PROBLEM STATEMENT
Should pictures appear among the records, leave them out, and copy exactly only the lines from the first through the one with "Figure S1 Neonatal", inclusive.

DATASET ENTRIES
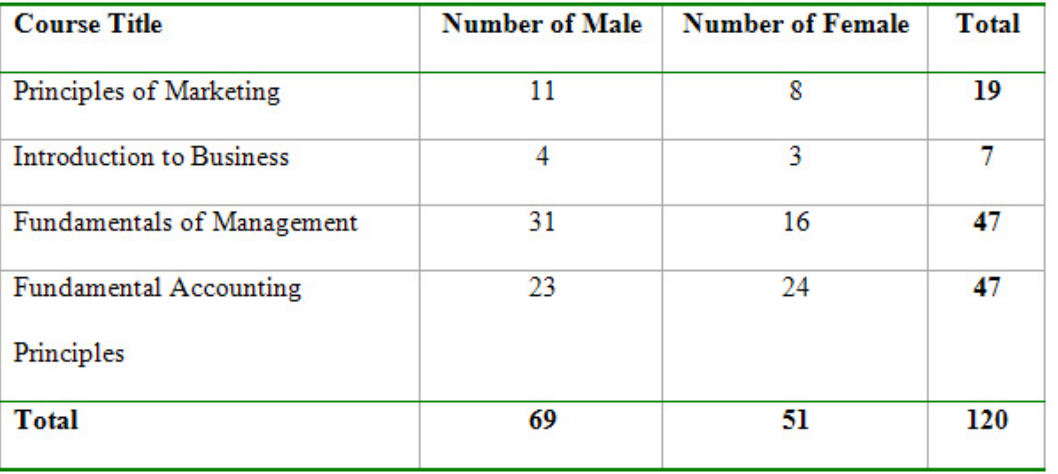
Table 2. Second Round Scholarship Distribution by Course and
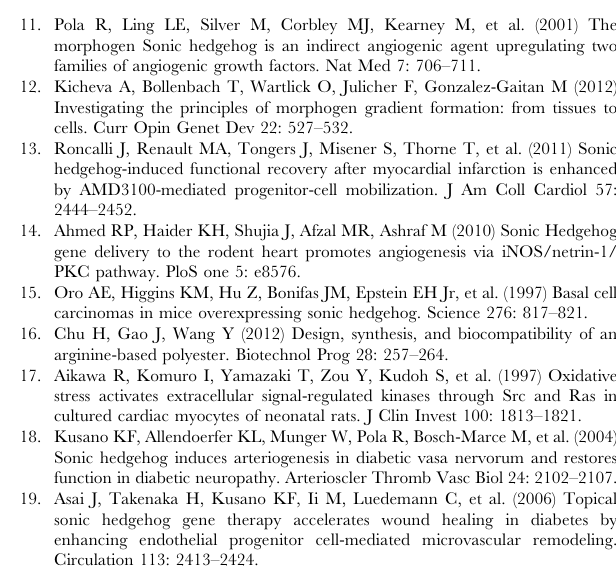
Figure S1 Neonatal rat cardiac cell populations were separated by pre-plate technique. Slow-adhering cardiomy- ocytes did not adhere to the pre-plate while fast-adhering cardiac fibroblasts did adhere. Both populations were immunofluorescent stained for myosin heavy chain (MHC) muscle cell marker (red) and counterstained with DAPI for cell nuclei (blue). Scale bars = 100 m m. (TIF) Video S1 Cardiomyocytes in the – H 2 O 2 control group not receiving any Shh pre-treatment and not treated with H 2 O 2 in the apoptosis assay. (WMV) Video S2 Cardiomyocytes in the Free Shh group pre- treated for 48 h with 500 ng ml 2 1 free Shh protein and then treated with H 2 O 2 for 2 h in the apoptosis assay. (WMV) Video S3 Cardiomyocytes in the Shh coacervate group pre-treated for 48 h with 500 ng ml 2 1 Shh in the coacervate and then treated with H 2 O 2 for 2 h in the apoptosis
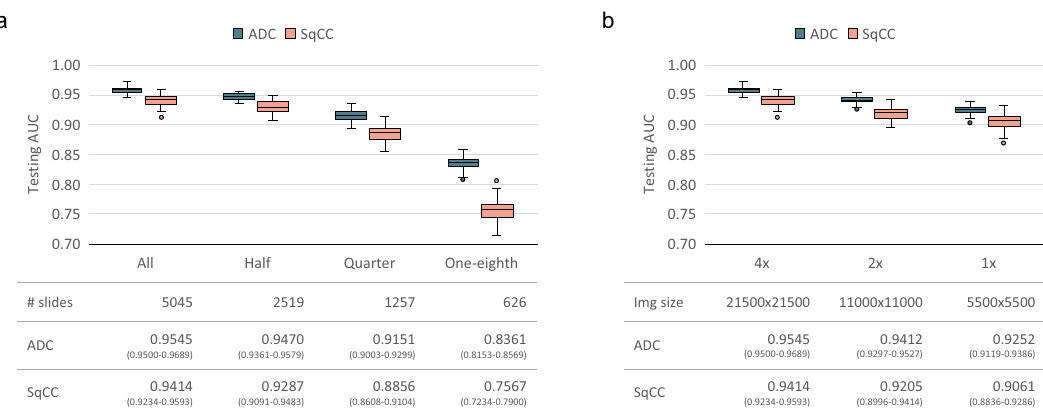
Fig. 5 Data set size and image resolution impact on whole-slide training method. The performances were measured by area under the ROC curve (AUC) of classifying adenocarcinoma (ADC, dark blue box-and-whiskers) and squamous cell carcinoma (SqCC, red box-and-whiskers) over the standard testing data set ( n = 1397). The AUC distribution of each con fi guration was obtained based on the sampled AUCs by bootstrapping over 100 iterations. A box- and-whisker is drawn to represent each distribution with center (Q2, the median AUC), bounds of box (Q1 and Q3, the fi rst and third quartiles of AUC), bounds of whiskers (the minimal and maximal AUCs within the range obtained by adding Q2 by ±1.5 times the distance between Q3 and Q1), and outlier points (AUCs out the range). The tables below report the exact AUC without bootstrapping and the con fi dence interval calculated by Delong ’ s method of each con fi guration. a Performance of models trained with reduced numbers of slides. b Performance of models trained with lower image testing data set (AUC = 0.9594 [0.9500 – 0.9689], P = 1.987e − 9).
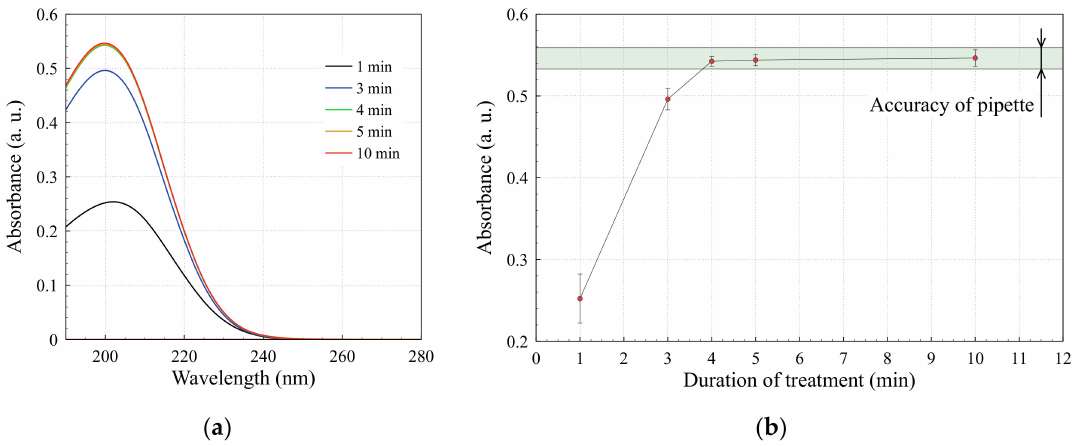
Figure 4. ( a ) DUV absorption spectra and ( b ) intensity of absorption peak at 200 nm of flowing DI water treated with AAGD, sampled at 1, 3, 4, 5, and 10 m after treatment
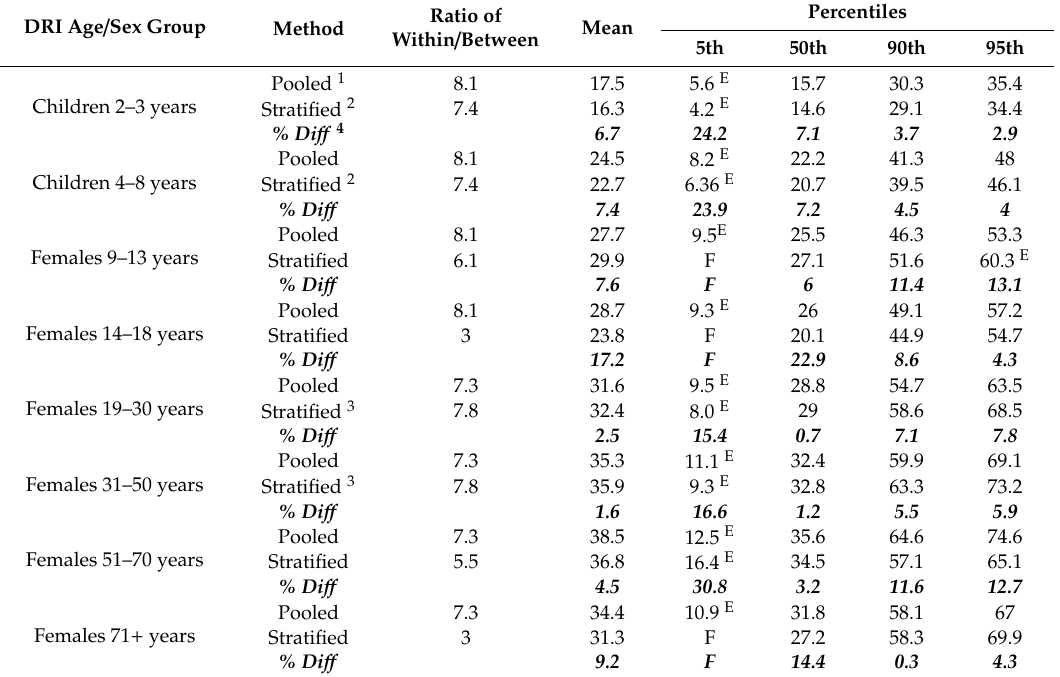
Table 2. Comparison of distributional estimates of red meats (gram) by DRI groups—NCI Method —Two Part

RESULT BELOW
Table 2. Second Round Scholarship Distribution by Course and
Figure S1 Neonatal rat cardiac cell populations were separated by pre-plate technique. Slow-adhering cardiomy- ocytes did not adhere to the pre-plate while fast-adhering cardiac fibroblasts did adhere. Both populations were immunofluorescent stained for myosin heavy chain (MHC) muscle cell marker (red) and counterstained with DAPI for cell nuclei (blue). Scale bars = 100 m m. (TIF) Video S1 Cardiomyocytes in the – H 2 O 2 control group not receiving any Shh pre-treatment and not treated with H 2 O 2 in the apoptosis assay. (WMV) Video S2 Cardiomyocytes in the Free Shh group pre- treated for 48 h with 500 ng ml 2 1 free Shh protein and then treated with H 2 O 2 for 2 h in the apoptosis assay. (WMV) Video S3 Cardiomyocytes in the Shh coacervate group pre-treated for 48 h with 500 ng ml 2 1 Shh in the coacervate and then treated with H 2 O 2 for 2 h in the apoptosis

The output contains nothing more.